Malgré cette dégradation, le Département a adopté pour 2025 un budget primitif présenté à l’équilibre. Cet objectif a été atteint grâce à une volonté manifeste de contenir les charges, notamment en plafonnant l’évolution des aides sociales. L’Aude a également choisi de s’engager dans une expérimentation visant à fusionner les sections soins et dépendance, dans l’objectif de générer des économies et de favoriser le maintien à domicile des personnes âgées.

Mais cet équilibre apparent dissimule une réalité plus fragile. Les investissements, en recul de près de 20 millions d’euros par rapport à 2022, sont désormais limités aux seuls travaux de sécurisation et de maintenance pour les routes et les collèges. Les marges de manœuvre s’amenuisent : les réserves financières, déjà entamées, continueront à être sollicitées, et un nouveau recours à l’emprunt est prévu.

Une capacité de désendettement préoccupante

Dans ces conditions, la capacité de désendettement du Département, qui était en amélioration jusqu’en 2022, pourrait atteindre un niveau préoccupant de plus de huit années fin 2025 — un signal fort d’alerte sur la soutenabilité de la trajectoire budgétaire.

Ce constat, établi par la CRC dans le cadre d’un contrôle de l’ensemble des treize départements de la région Occitanie, intervient alors que l’État et les collectivités locales discutent de leur participation au redressement des finances publiques nationales.
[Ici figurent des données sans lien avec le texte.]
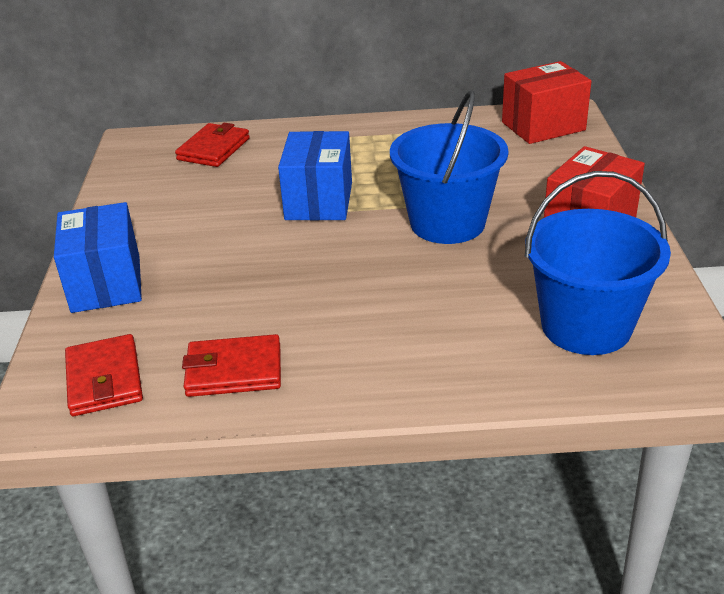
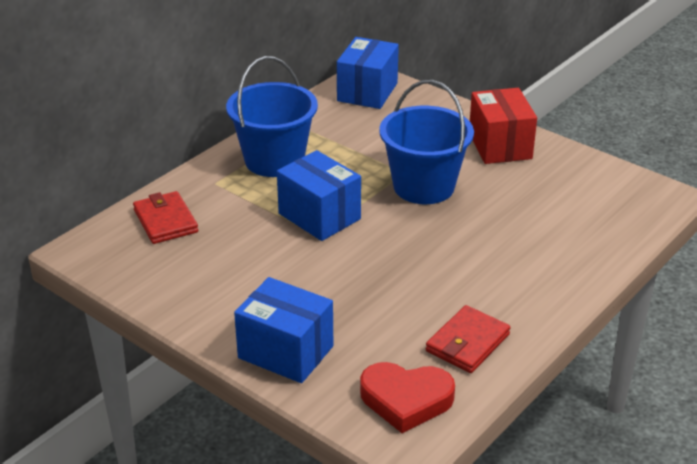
camera: 50 degrees left, 0 degrees up
(104, 379) = (406, 400): red wallet -> red heart
(543, 126) = (367, 92): red box -> blue box
(586, 326) = (589, 204): blue bucket -> blue bucket (274, 160)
Dans ce contexte, la situation de l’Aude illustre les tensions croissantes auxquelles sont confrontés les départements à forte composante sociale, pris en étau entre les exigences de solidarité et les contraintes budgétaires.

« Cela ne nous dédouane pas d’une discussion serrée avec le gouvernement »

« Il faut insister sur le nécessaire rééquilibrage de cette situation, plaide la présidente du Département. La chute de nos recettes, notamment les droits de mutation à titre onéreux (taxe payée chez le notaire lors de l’acquisition d’un bien immobilier ou de foncier, NDLR), combiné à la hausse des dépenses dans le secteur social dégrade les indicateurs financiers, et pire que cela, nos marges de manœuvre et nos capacités d’action. La Chambre identifie les efforts de gestion que nous mettons en place et que nous avons déjà collectivement décidé. Elle nous invite à continuer nos efforts dans les années à venir. En l’état actuel des finances des collectivités, nous savons que ceci est nécessaire. Cependant, cela ne nous dédouane pas d’une discussion serrée, au niveau national, avec le gouvernement, pour retrouver les moyens de l’autonomie et de la libre administration des collectivités, que garantit la Constitution. » Le regroupement des Départements de France travaille sur la question pour se faire entendre auprès d’un État… qui cherche aussi à redresser la barre de ses finances.

Arnaud Gauthier

Photo : Hélène Sandragné évoque la conjoncture qui pèse sur les recettes du Département. ©A.G.